Trade credit insurers are expected to pay an estimated £31 million to help businesses in the supply train recover from the collapse of Carillion, the Association of British Insurers (ABI) has said.
Firms at risk of not being paid for goods or services that they provide following an insolvency can obtain trade credit insurance coverage to mitigate against it. In 2016, trade credit insurers paid out £210 million to businesses due to non-payment, according to the ABI.
Carillion is the latest in a number of high profile company collapses such as Monarch, Palmer & Harvey, Multiyork and Misco.
Mark Shepherd, assistant director and head of property, commercial and specialist lines at the ABI, said: “The demise of Carillion is a powerful reminder of how trade credit insurance can be a lifeline for businesses in these uncertain trading times.”
“This insurance is an essential business tool that helps firms trade and expand in the UK and overseas. For all businesses, large or small, bad debt could easily put their day-to-day operations at risk, threatening the jobs of their employees.”

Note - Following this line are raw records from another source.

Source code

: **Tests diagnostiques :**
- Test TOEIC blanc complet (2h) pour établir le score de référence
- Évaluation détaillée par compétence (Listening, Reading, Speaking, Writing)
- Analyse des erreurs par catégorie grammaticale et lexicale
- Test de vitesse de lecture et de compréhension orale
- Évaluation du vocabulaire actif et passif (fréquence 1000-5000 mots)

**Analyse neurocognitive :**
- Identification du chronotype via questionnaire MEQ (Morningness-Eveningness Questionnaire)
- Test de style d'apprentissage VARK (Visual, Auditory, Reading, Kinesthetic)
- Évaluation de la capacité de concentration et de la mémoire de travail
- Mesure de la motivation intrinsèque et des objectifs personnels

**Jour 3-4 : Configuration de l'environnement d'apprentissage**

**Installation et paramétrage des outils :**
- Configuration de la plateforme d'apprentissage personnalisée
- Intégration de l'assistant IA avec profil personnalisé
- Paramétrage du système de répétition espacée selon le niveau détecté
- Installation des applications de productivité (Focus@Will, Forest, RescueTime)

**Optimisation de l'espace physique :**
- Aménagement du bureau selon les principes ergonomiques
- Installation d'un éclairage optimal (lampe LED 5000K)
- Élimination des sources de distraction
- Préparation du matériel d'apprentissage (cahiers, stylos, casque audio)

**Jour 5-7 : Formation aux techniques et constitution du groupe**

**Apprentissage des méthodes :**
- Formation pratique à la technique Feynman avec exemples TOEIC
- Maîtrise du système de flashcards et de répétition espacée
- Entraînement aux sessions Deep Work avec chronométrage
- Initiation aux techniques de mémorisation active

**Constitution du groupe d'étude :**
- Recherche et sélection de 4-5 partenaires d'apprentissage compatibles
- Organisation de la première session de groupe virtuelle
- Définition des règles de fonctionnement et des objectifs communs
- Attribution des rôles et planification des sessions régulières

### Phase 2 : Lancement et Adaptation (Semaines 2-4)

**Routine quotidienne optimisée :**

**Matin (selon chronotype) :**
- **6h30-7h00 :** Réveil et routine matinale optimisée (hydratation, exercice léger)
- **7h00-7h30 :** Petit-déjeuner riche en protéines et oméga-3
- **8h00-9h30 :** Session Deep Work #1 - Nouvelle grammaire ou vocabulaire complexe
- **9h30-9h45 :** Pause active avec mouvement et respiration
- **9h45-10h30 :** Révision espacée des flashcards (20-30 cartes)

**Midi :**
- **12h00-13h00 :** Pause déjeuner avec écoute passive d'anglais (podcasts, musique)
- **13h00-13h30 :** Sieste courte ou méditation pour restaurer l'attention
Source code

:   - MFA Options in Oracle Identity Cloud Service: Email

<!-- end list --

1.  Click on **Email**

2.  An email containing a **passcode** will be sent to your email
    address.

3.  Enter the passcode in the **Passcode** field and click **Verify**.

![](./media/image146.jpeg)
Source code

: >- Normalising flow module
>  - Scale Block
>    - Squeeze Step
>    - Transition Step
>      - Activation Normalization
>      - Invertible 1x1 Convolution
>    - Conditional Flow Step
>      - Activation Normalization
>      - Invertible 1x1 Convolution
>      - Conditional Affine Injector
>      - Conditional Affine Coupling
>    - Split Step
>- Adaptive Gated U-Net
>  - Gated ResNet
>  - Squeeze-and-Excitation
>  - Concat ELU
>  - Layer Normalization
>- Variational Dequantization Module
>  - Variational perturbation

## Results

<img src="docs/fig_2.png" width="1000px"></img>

“One insolvency can risk a domino effect to hundreds of firms in the supply chain. Trade credit insurance is an essential resource that provides businesses with the confidence to trade, secure in the knowledge they are financially protected when insolvencies occur.”
Outsourcing company Carillion went bust on 15 January, reportedly with just £29 million in reserve.
The company had 57 construction projects construction projects worth £5.7 billion at the time of its liquidation, according to intelligence firm Barbour ABI.